◆ **Assigned task**: Give back the lines from the one containing "left knee: (153, 364, -17)" through the last line of the collected data, unchanged and in the same order.

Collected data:
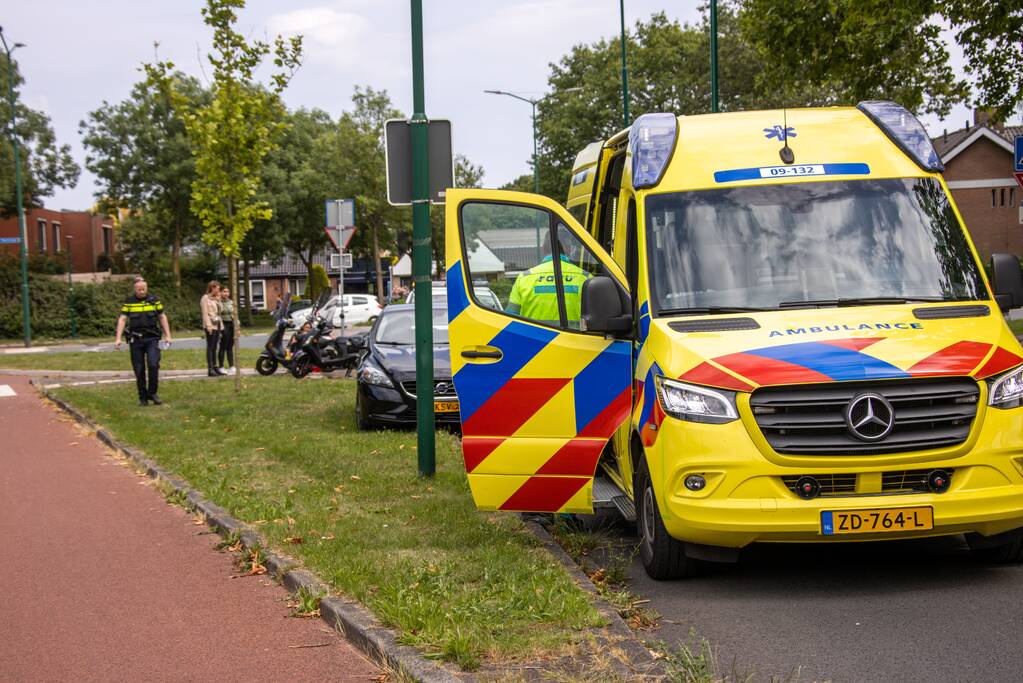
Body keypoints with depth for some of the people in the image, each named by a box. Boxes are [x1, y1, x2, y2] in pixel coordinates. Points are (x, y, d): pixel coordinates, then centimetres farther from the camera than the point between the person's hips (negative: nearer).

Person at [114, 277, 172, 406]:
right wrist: (118, 338, -9)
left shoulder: (154, 300, 4)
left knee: (153, 364, -17)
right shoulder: (128, 302, 2)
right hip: (135, 340, 0)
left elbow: (162, 317, 10)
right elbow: (122, 319, 0)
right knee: (139, 370, 3)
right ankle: (143, 397, 13)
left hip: (152, 338, 0)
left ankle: (152, 392, -1)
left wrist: (167, 335, 4)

◆ **Your response**:
left knee: (153, 364, -17)
right shoulder: (128, 302, 2)
right hip: (135, 340, 0)
left elbow: (162, 317, 10)
right elbow: (122, 319, 0)
right knee: (139, 370, 3)
right ankle: (143, 397, 13)
left hip: (152, 338, 0)
left ankle: (152, 392, -1)
left wrist: (167, 335, 4)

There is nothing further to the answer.